South Carolina generally imposes a three-year statute of limitations on most personal injury claims from the date of the accident, though this can vary based on who is being sued (private parties vs. government entities), the type of injury, and other circumstances. Claims involving government vehicles or property typically have much shorter notice deadlines — sometimes as little as 180 days.

Missing a deadline typically means losing the right to file suit entirely. These deadlines are case-specific and jurisdiction-dependent.

Uninsured and Underinsured Motorist Coverage in South Carolina

South Carolina requires uninsured motorist (UM) coverage as part of every auto policy. If the at-fault driver has no insurance — or not enough insurance to cover the full extent of your damages — your own UM or UIM (underinsured motorist) coverage may become the relevant source of compensation.

Subrogation is another term that comes up in these cases: if your own insurer pays your medical bills, they may have the right to seek reimbursement from the at-fault party's insurer once a settlement is reached. This can affect the net amount an injured person receives.

Why "Myrtle Beach" Specifically Matters

Horry County, where Myrtle Beach is located, has its own court system, local rules, and litigation environment.
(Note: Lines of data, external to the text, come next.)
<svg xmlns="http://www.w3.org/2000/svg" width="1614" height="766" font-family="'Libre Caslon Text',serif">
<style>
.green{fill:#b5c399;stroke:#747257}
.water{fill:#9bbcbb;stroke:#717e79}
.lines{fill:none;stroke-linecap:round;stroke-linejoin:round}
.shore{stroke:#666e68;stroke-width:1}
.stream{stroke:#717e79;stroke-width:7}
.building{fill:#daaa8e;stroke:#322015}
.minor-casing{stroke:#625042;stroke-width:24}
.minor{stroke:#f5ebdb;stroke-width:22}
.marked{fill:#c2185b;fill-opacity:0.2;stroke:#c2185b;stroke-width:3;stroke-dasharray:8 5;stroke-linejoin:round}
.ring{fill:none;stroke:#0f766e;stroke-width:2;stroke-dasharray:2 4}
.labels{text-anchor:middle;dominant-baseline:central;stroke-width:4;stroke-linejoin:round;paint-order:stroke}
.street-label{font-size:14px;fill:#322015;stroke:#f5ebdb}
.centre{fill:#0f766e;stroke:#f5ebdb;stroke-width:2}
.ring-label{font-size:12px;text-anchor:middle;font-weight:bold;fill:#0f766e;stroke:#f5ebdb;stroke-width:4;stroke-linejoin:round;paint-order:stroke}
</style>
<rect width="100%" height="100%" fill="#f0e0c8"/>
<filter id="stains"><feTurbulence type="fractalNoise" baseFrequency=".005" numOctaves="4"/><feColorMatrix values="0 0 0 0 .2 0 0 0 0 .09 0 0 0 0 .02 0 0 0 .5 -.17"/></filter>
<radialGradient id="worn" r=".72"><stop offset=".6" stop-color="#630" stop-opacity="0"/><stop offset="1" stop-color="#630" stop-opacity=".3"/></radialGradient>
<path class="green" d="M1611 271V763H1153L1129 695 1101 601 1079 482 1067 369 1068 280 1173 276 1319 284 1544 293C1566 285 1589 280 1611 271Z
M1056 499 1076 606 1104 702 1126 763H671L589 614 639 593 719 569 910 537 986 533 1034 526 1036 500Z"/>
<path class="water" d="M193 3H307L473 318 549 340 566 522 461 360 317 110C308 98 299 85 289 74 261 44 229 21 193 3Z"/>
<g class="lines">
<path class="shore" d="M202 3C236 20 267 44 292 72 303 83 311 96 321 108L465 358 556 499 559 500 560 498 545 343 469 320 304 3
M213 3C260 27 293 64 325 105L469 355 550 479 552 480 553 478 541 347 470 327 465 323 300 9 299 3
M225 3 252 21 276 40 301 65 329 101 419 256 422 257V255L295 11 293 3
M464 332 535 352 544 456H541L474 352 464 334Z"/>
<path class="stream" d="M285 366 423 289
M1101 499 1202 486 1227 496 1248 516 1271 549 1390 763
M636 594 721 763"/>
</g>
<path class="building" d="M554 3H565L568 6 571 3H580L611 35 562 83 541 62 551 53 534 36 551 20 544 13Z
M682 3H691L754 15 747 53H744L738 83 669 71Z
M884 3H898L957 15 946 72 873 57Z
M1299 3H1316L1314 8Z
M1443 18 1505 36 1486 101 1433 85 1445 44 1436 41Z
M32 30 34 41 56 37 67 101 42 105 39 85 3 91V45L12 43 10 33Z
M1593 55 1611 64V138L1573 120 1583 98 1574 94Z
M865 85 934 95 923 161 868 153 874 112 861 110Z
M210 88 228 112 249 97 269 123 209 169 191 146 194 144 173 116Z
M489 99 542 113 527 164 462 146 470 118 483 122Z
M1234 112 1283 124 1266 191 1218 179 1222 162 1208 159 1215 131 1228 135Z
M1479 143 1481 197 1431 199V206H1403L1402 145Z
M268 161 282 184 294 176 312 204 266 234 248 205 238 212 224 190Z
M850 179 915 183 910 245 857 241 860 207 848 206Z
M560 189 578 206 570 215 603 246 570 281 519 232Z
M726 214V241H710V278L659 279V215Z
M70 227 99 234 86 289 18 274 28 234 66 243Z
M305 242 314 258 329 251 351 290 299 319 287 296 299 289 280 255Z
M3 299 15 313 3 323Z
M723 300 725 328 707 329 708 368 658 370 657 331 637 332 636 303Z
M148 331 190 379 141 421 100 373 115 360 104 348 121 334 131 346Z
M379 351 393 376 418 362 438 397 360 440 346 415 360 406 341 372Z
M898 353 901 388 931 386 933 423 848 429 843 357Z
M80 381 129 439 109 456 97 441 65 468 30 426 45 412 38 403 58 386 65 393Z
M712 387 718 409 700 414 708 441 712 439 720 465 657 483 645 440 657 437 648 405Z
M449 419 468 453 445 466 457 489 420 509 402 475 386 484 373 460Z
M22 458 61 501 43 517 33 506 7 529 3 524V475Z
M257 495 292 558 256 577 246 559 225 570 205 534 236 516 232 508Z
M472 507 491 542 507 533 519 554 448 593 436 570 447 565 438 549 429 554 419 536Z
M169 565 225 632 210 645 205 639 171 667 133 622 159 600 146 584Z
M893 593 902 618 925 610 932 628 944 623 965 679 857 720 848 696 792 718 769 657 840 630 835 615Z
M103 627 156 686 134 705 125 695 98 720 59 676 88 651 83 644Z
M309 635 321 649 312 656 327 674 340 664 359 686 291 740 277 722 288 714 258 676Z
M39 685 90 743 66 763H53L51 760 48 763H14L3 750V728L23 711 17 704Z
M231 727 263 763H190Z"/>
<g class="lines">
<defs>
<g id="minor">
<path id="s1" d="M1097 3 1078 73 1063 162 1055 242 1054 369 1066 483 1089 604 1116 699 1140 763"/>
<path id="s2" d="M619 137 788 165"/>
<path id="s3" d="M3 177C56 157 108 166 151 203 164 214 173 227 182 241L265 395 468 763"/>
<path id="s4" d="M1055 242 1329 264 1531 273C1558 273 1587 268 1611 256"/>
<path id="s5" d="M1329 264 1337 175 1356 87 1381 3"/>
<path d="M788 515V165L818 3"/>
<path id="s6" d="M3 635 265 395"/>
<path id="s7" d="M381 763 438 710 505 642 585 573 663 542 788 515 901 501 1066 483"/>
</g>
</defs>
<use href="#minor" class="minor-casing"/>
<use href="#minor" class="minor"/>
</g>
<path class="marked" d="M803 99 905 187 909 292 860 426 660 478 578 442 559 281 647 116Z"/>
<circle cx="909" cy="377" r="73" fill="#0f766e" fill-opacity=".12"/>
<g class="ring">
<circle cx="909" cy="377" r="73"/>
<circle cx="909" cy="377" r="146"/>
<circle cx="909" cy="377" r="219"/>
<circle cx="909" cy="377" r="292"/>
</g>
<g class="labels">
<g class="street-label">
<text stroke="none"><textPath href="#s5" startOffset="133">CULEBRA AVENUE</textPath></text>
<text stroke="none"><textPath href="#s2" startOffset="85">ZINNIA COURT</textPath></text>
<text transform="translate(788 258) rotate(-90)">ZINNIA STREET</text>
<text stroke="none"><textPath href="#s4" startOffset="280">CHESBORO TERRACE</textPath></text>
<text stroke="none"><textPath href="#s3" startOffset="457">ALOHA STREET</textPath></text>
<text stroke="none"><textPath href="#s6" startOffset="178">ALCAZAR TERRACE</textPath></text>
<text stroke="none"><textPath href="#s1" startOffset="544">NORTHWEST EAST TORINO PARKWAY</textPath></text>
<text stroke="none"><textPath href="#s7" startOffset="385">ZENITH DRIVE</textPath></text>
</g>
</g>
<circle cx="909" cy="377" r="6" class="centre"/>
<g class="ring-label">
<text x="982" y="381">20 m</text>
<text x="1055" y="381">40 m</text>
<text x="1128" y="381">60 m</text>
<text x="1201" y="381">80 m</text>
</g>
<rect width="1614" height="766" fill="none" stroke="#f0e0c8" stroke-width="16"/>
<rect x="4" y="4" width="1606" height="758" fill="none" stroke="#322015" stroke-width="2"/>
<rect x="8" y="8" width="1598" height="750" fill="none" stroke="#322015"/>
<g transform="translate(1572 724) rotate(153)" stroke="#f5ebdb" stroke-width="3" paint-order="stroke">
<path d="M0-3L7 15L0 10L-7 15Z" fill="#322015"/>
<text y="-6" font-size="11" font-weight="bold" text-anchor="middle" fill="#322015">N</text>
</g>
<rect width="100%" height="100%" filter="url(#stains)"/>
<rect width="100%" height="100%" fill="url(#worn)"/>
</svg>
Tourism volume, seasonal traffic patterns, and the presence of out-of-state drivers and rental vehicles can all introduce complications — including questions about which state's insurance policy applies, how to serve an out-of-state defendant, and how to handle claims involving commercial vehicles or vacation rentals.

The specifics of where and how an accident happened, who was involved, and what policies were in force are the details that determine how any of this general framework actually applies to a particular situation.